┌──

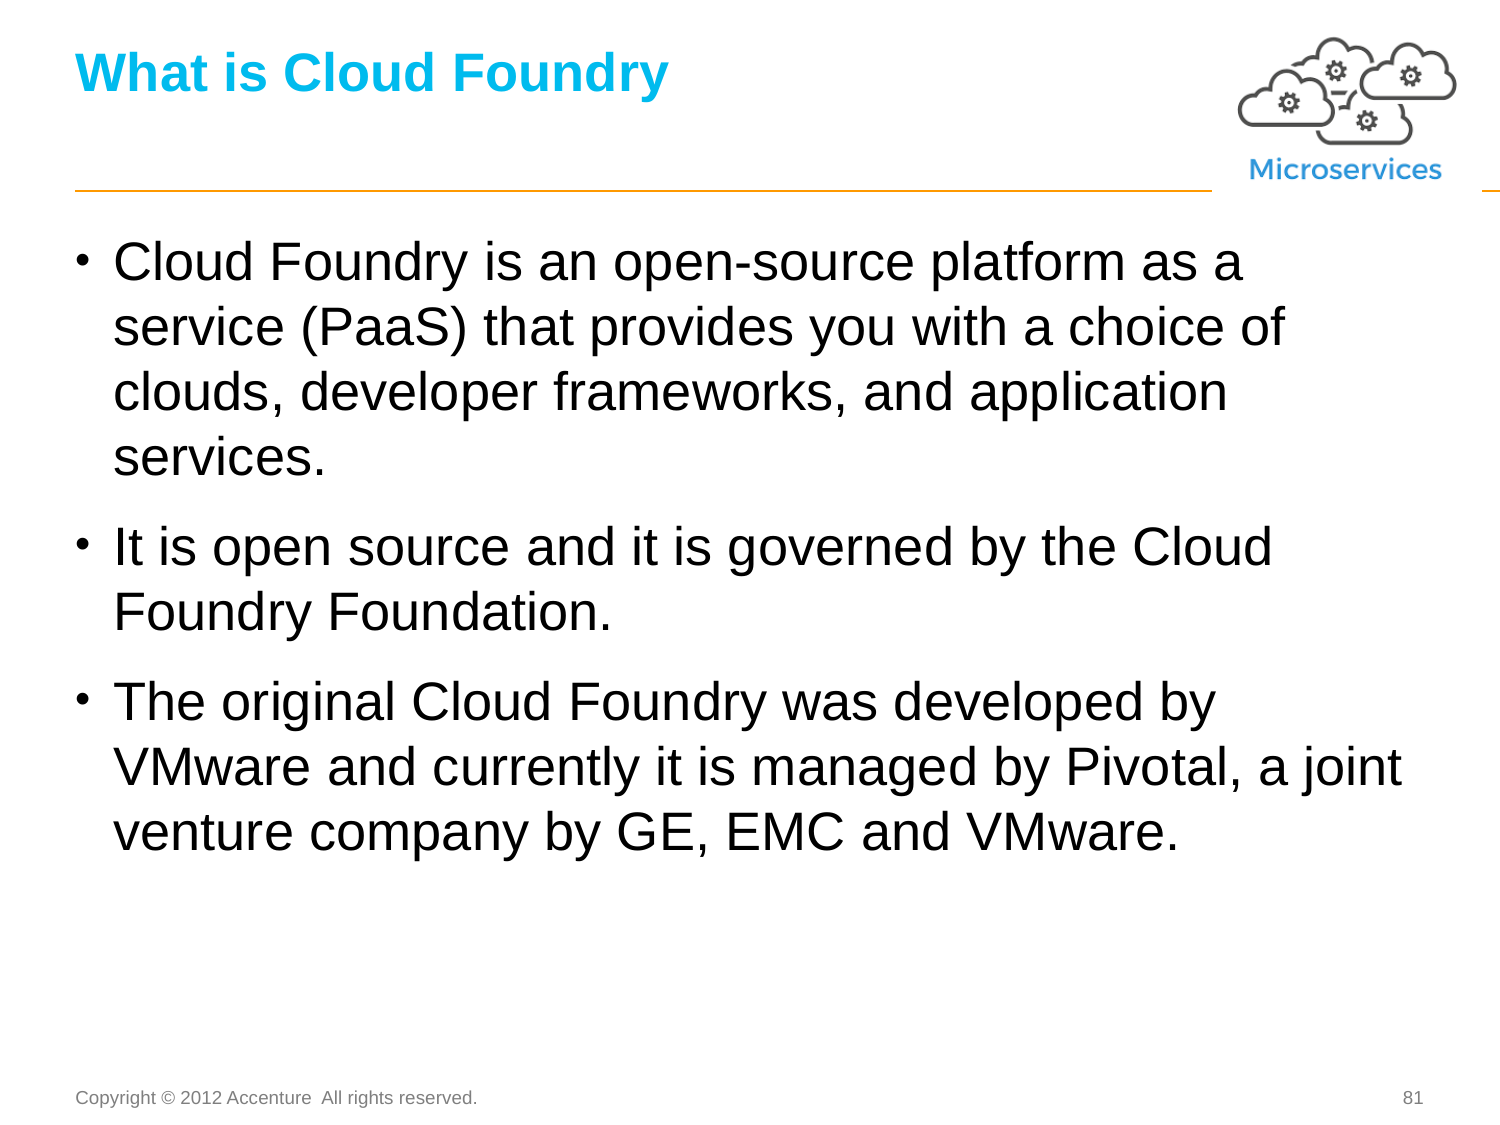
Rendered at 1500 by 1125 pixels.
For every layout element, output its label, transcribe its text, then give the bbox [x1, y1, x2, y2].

title What is Cloud Foundry [75, 27, 1422, 157]
picture [1212, 1, 1482, 203]
list Cloud Foundry is an open-source platform as a service (PaaS) that provides you with a choice of clouds, developer frameworks, and application services. It is open source and it is governed by the Cloud Foundry Foundation. The original Cloud Foundry was developed by VMware and currently it is managed by Pivotal, a joint venture company by GE, EMC and VMware. [75, 226, 1425, 1018]
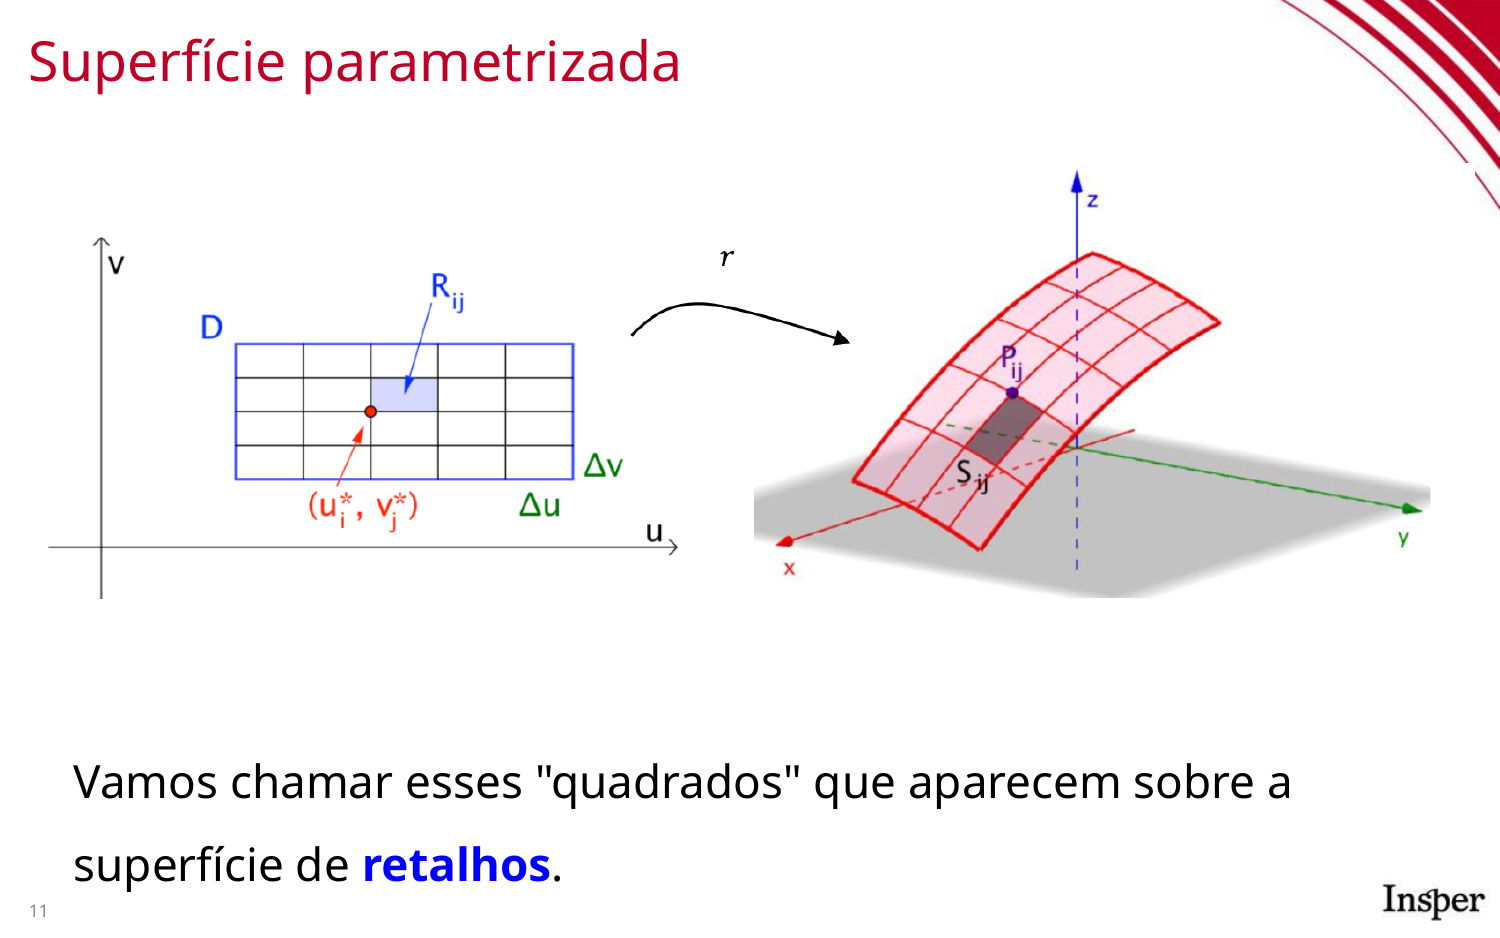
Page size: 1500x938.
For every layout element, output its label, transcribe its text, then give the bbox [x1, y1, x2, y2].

list Vamos chamar esses "quadrados" que aparecem sobre a superfície de retalhos. [58, 718, 1442, 888]
slide_number 11 [0, 887, 78, 938]
title Superfície parametrizada [13, 18, 1397, 104]
picture [24, 0, 1500, 938]
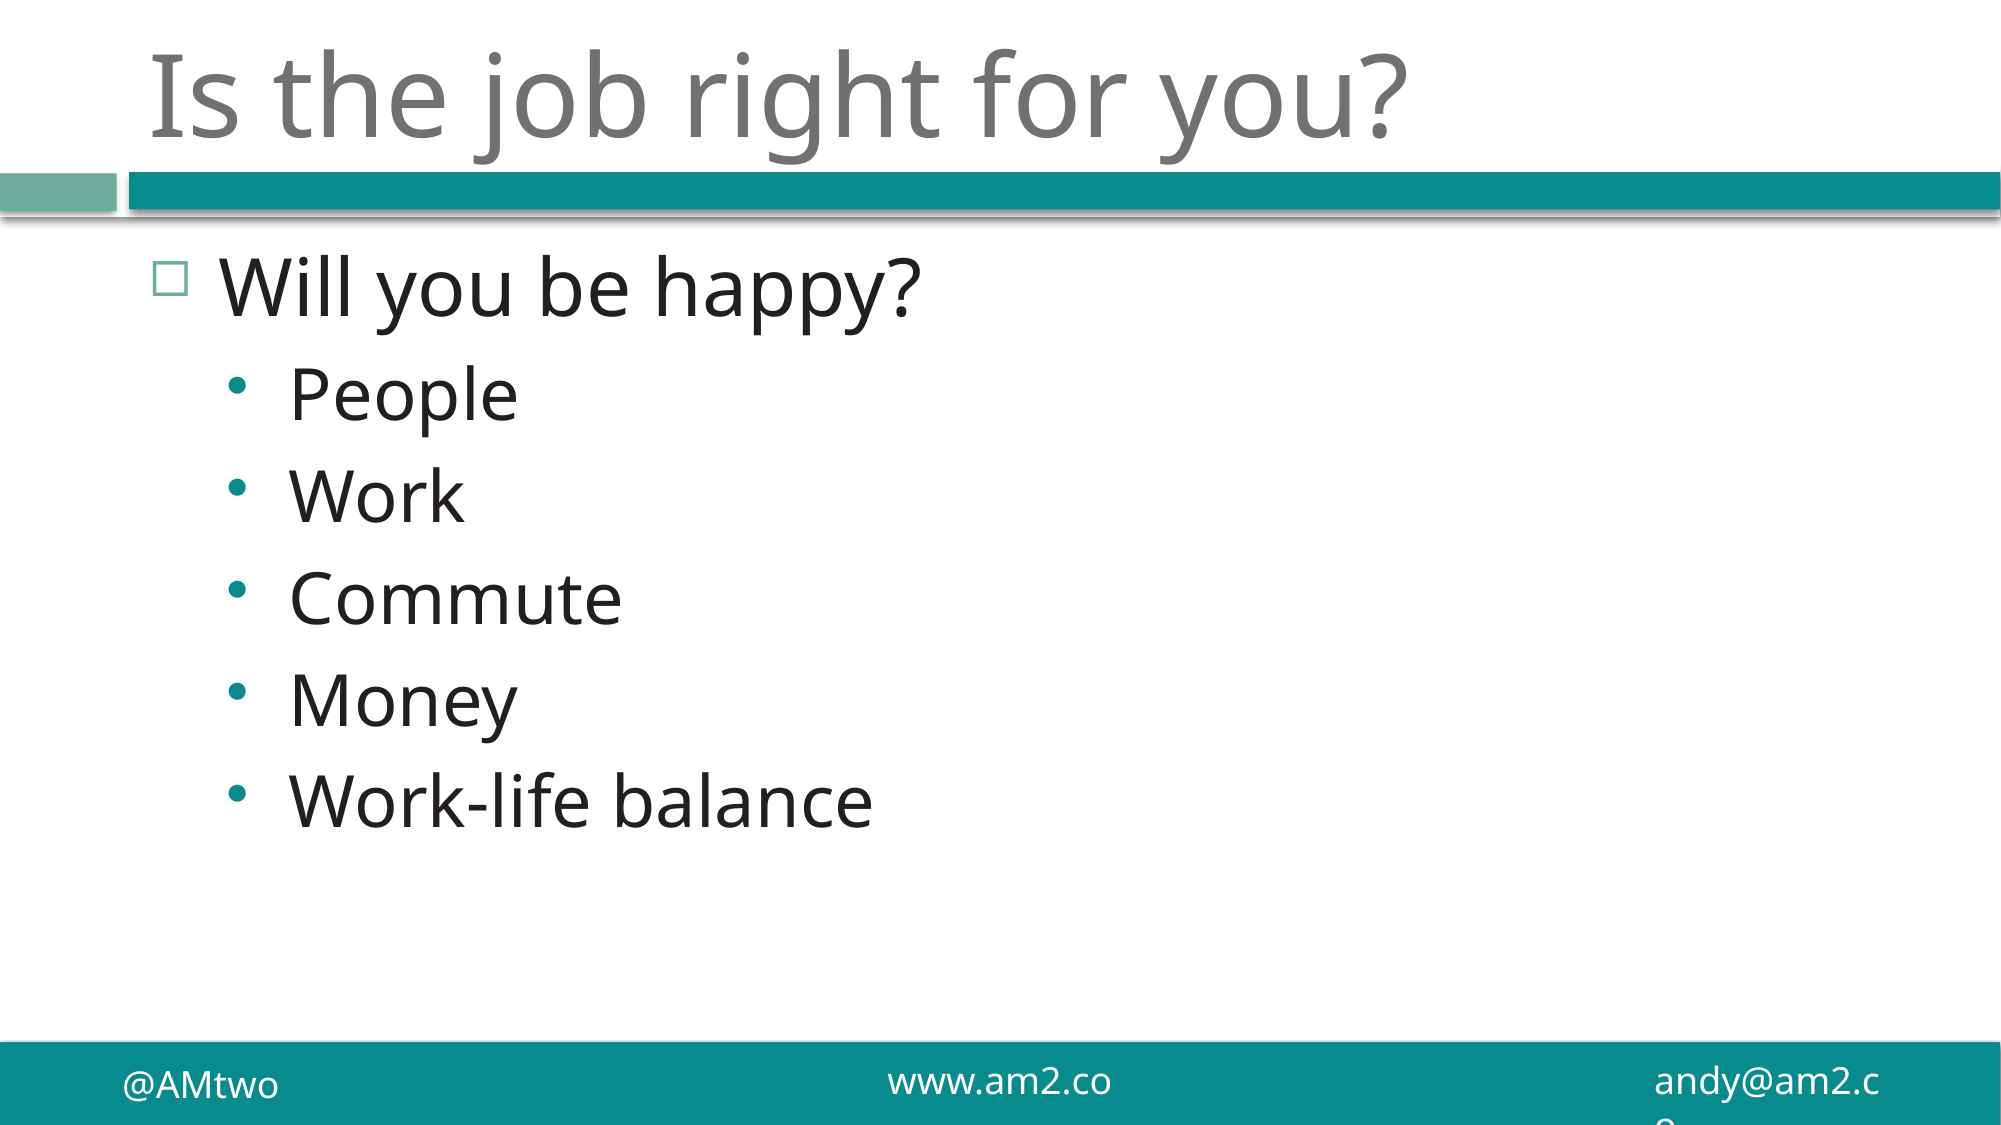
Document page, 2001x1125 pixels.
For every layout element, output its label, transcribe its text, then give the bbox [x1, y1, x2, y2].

title Is the job right for you? [133, 15, 1917, 169]
list Will you be happy? People Work Commute Money Work-life balance [133, 229, 1918, 1028]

└──

BRIEF — Everything but the pictures is needed: copy the data above exactly.

OUTPUT —
Rendered at 1500 by 1125 pixels.
For every layout element, output its label, transcribe its text, then give the bbox [x1, y1, x2, y2].

title What is Cloud Foundry [75, 27, 1422, 157]
picture [1212, 1, 1482, 203]
list Cloud Foundry is an open-source platform as a service (PaaS) that provides you with a choice of clouds, developer frameworks, and application services. It is open source and it is governed by the Cloud Foundry Foundation. The original Cloud Foundry was developed by VMware and currently it is managed by Pivotal, a joint venture company by GE, EMC and VMware. [75, 226, 1425, 1018]
Page size: 1500x938.
For every layout element, output its label, transcribe its text, then give the bbox [x1, y1, x2, y2].

list Vamos chamar esses "quadrados" que aparecem sobre a superfície de retalhos. [58, 718, 1442, 888]
slide_number 11 [0, 887, 78, 938]
title Superfície parametrizada [13, 18, 1397, 104]
picture [24, 0, 1500, 938]
Document page, 2001x1125 pixels.
For every layout element, output its label, transcribe its text, then give the bbox [x1, y1, x2, y2].

title Is the job right for you? [133, 15, 1917, 169]
list Will you be happy? People Work Commute Money Work-life balance [133, 229, 1918, 1028]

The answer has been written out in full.